1.1 Visualize the daily pattern of mel_sel data.

library(lubridate)
library(dplyr)
library(tidyr)
library(ggplot2)
load("datasets/melb_sel.Rdata")
head(melb_sel)
## # A tibble: 6 × 2
##   date                counts
##   <dttm>               <dbl>
## 1 2019-06-01 00:00:00   6.74
## 2 2019-06-01 01:00:00   6.33
## 3 2019-06-01 02:00:00   6.01
## 4 2019-06-01 03:00:00   5.28
## 5 2019-06-01 04:00:00   4.75
## 6 2019-06-01 05:00:00   4.49
mel_d_avg = melb_sel |> mutate(wday = wday(date, label = TRUE), hour = hour(date)) |> group_by(hour) |>
  summarise(avg_counts = mean(counts)) 
  
ggplot(mel_d_avg, aes(x = hour, y = avg_counts)) + geom_line()

1.2 (Optional) If you want to visulize the weekly pattern.

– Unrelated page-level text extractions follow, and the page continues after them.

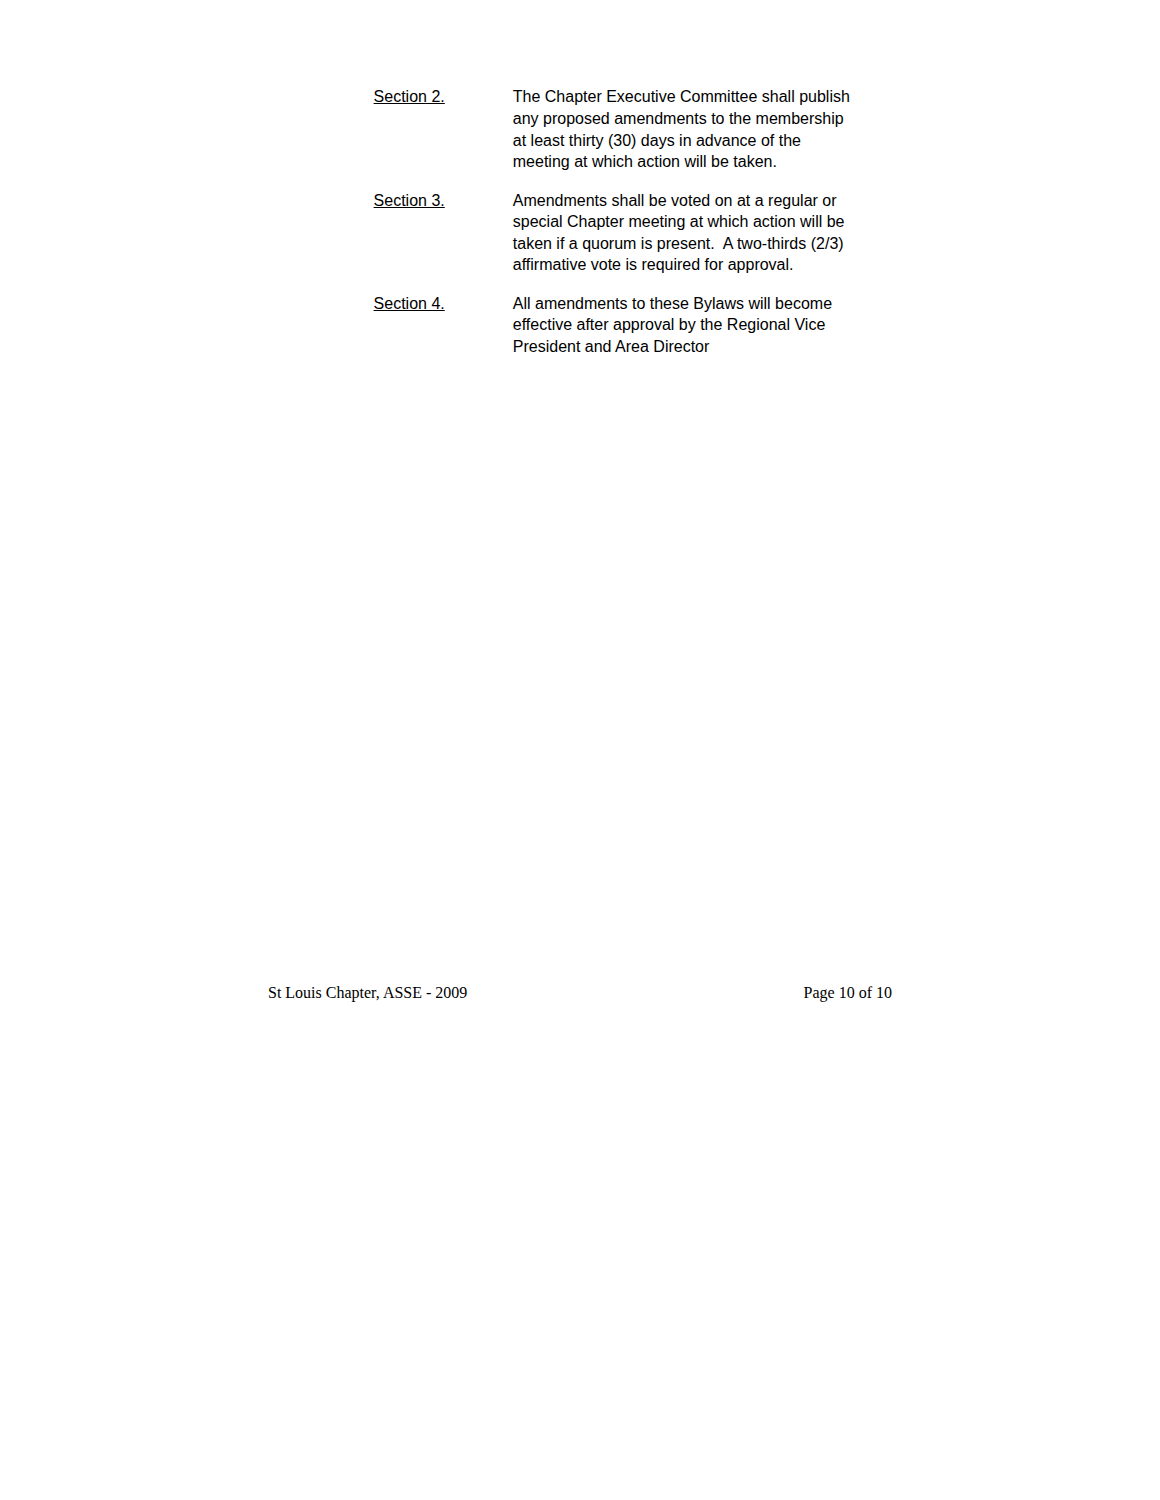Section 2.
The Chapter Executive Committee shall publish any proposed amendments to the membership at least thirty (30) days in advance of the meeting at which action will be taken.
Section 3.
Amendments shall be voted on at a regular or special Chapter meeting at which action will be taken if a quorum is present. A two-thirds (2/3) affirmative vote is required for approval.
Section 4.
All amendments to these Bylaws will become effective after approval by the Regional Vice President and Area Director
St Louis Chapter, ASSE - 2009 Page 10 of 10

melb_w_avg = melb_sel |> mutate(wday = wday(date, label = TRUE), hour = hour(date)) |> 
  group_by(wday, hour) |> summarise(avg_counts = mean(counts))
melb_w_avg$mdayh = melb_sel$date[1:168]
melb_w_avg |> 
  ggplot(aes(x = mdayh, y = avg_counts)) + geom_line() + 
  scale_x_datetime(date_labels = "%a %H:%M:%S", date_breaks = "1 day")

2 Week 4

Question: What is the expected number of events?

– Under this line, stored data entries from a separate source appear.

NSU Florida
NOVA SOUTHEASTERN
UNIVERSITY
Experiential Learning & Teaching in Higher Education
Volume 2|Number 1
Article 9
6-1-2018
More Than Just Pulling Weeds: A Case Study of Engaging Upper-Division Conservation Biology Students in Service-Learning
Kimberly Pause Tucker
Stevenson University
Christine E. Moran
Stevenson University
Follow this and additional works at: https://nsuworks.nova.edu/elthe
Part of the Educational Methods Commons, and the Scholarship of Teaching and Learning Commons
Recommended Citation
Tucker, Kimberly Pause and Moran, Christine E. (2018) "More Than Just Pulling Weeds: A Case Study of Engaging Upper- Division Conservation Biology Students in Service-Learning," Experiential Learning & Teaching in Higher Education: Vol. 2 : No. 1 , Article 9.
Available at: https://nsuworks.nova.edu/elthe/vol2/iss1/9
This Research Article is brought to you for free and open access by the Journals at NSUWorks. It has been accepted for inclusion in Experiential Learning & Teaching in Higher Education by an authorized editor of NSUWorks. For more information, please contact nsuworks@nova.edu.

Answer: \[\lambda \nu(D) = 100\times 4 = 400. \]

Question: What do you conclude from the above plot?

Answer: We fail to reject the null hypothesis since the estimated G function is inside the envelope.

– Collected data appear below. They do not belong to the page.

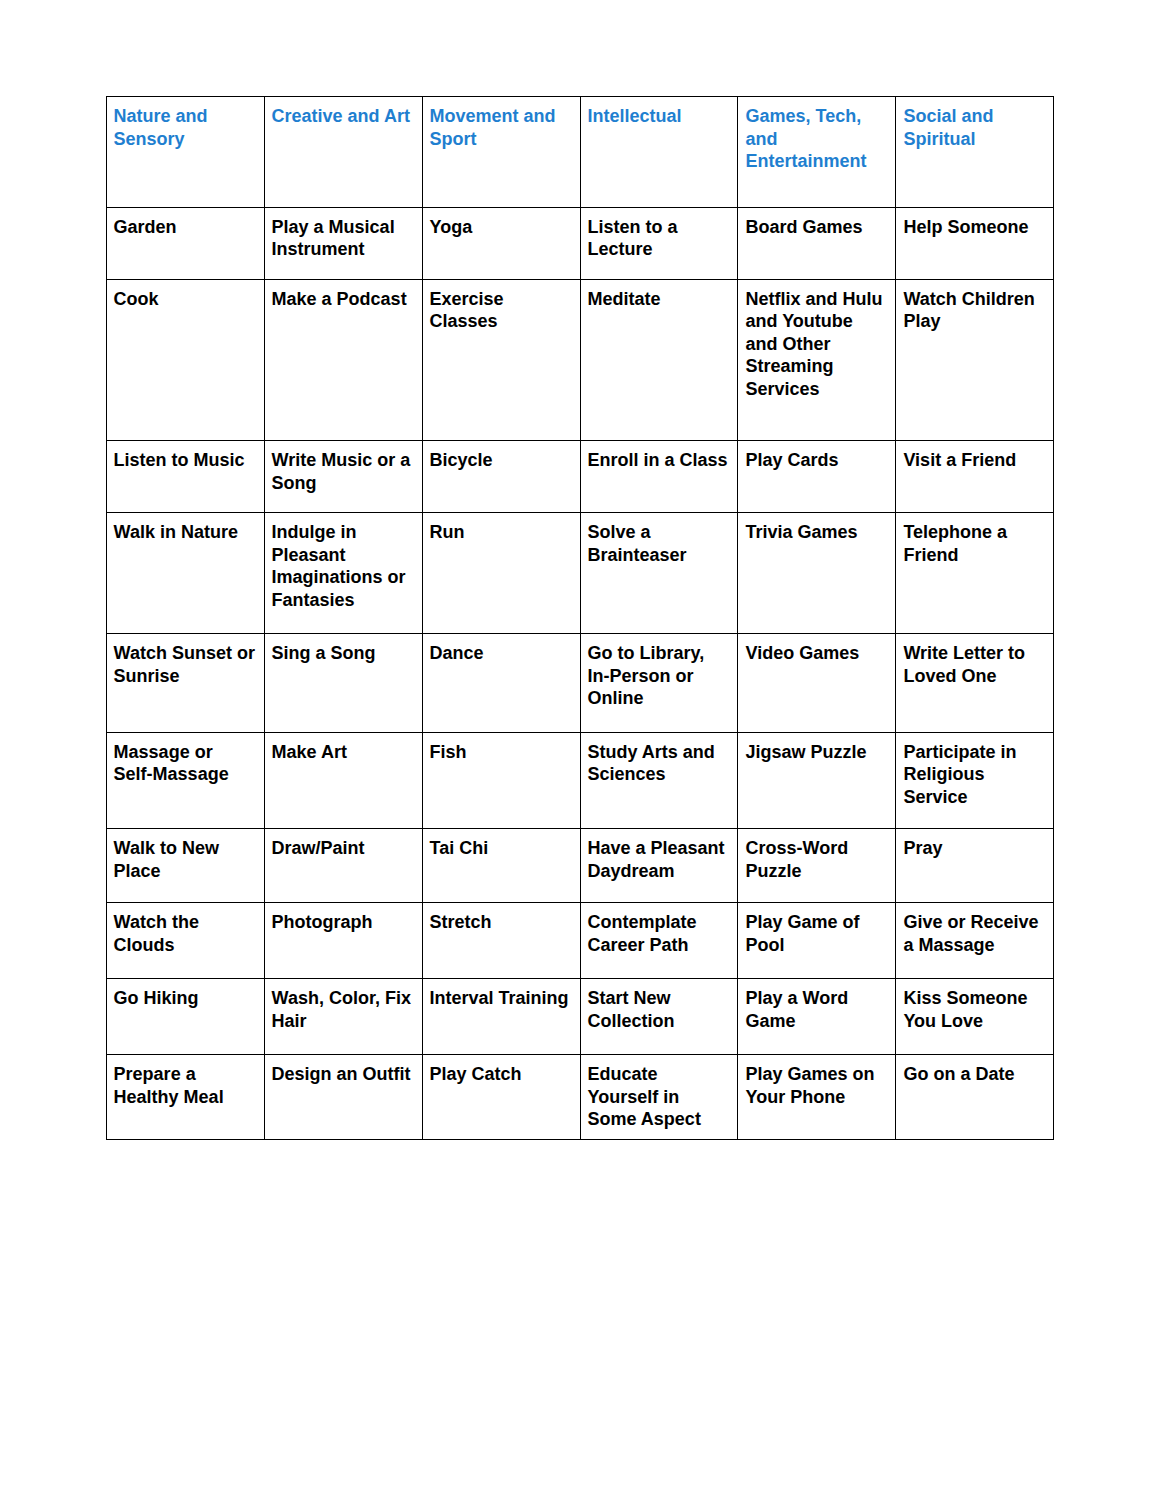| Nature and Sensory | Creative and Art | Movement and Sport | Intellectual | Games, Tech, and Entertainment | Social and Spiritual |
| --- | --- | --- | --- | --- | --- |
| Garden | Play a Musical Instrument | Yoga | Listen to a Lecture | Board Games | Help Someone |
| Cook | Make a Podcast | Exercise Classes | Meditate | Netflix and Hulu and Youtube and Other Streaming Services | Watch Children Play |
| Listen to Music | Write Music or a Song | Bicycle | Enroll in a Class | Play Cards | Visit a Friend |
| Walk in Nature | Indulge in Pleasant Imaginations or Fantasies | Run | Solve a Brainteaser | Trivia Games | Telephone a Friend |
| Watch Sunset or Sunrise | Sing a Song | Dance | Go to Library, In-Person or Online | Video Games | Write Letter to Loved One |
| Massage or Self-Massage | Make Art | Fish | Study Arts and Sciences | Jigsaw Puzzle | Participate in Religious Service |
| Walk to New Place | Draw/Paint | Tai Chi | Have a Pleasant Daydream | Cross-Word Puzzle | Pray |
| Watch the Clouds | Photograph | Stretch | Contemplate Career Path | Play Game of Pool | Give or Receive a Massage |
| Go Hiking | Wash, Color, Fix Hair | Interval Training | Start New Collection | Play a Word Game | Kiss Someone You Love |
| Prepare a Healthy Meal | Design an Outfit | Play Catch | Educate Yourself in Some Aspect | Play Games on Your Phone | Go on a Date |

Question: Can you test rNS data whether it follow clustered point pattern?

library(spatstat)
## Loading required package: spatstat.data
## Loading required package: spatstat.geom
## spatstat.geom 3.2-9
## Loading required package: spatstat.random
## spatstat.random 3.2-3
## Loading required package: spatstat.explore
## Loading required package: nlme
## 
## Attaching package: 'nlme'
## The following object is masked from 'package:dplyr':
## 
##     collapse
## spatstat.explore 3.2-6
## Loading required package: spatstat.model
## Loading required package: rpart
## spatstat.model 3.2-10
## Loading required package: spatstat.linnet
## spatstat.linnet 3.1-4
## 
## spatstat 3.0-7 
## For an introduction to spatstat, type 'beginner'
set.seed(2025)
nclust <- function(x0, y0, radius, n) {
          return(runifdisc(n, radius, centre=c(x0, y0)))
            }
rNS = rNeymanScott(kappa=10, expand=0.1, 
                   rcluster = nclust, radius=0.1, n=10)
r=seq(0,1, by=0.005)
Gtest=envelope(rNS,fun=Gest, r=r, nrank=5, nsim=200)
plot(Gtest, xlim = c(0,0.1))

## Generating 200 simulations of CSR  ...
## 1, 2, 3, 4.6.8.10.12.14.16.18.20.22.24.26.28.30.32.34
## .36.38.40.42.44.46.48.50.52.54.56.58.60.62.64.66.68.70.72.74
## .76.78.80.82.84.86.88.90.92.94.96.98.100.102.104.106.108.110.112.114
## .116.118.120.122.124.126.128.130.132.134.136.138.140.142.144.146.148.150.152.154
## .156.158.160.162.164.166.168.170.172.174.176.178.180.182.184.186.188.190.192.194
## .196.198.
## 200.
## 
## Done.
quadrat.test(rNS, nx = 4, ny= 4, alternative = "clustered", method = "Chisq")
## 
##  Chi-squared test of CSR using quadrat counts
## 
## data:  rNS
## X2 = 134.67, df = 15, p-value < 2.2e-16
## alternative hypothesis: clustered
## 
## Quadrats: 4 by 4 grid of tiles

Both methods conclude rNS data follow a clustered point pattern.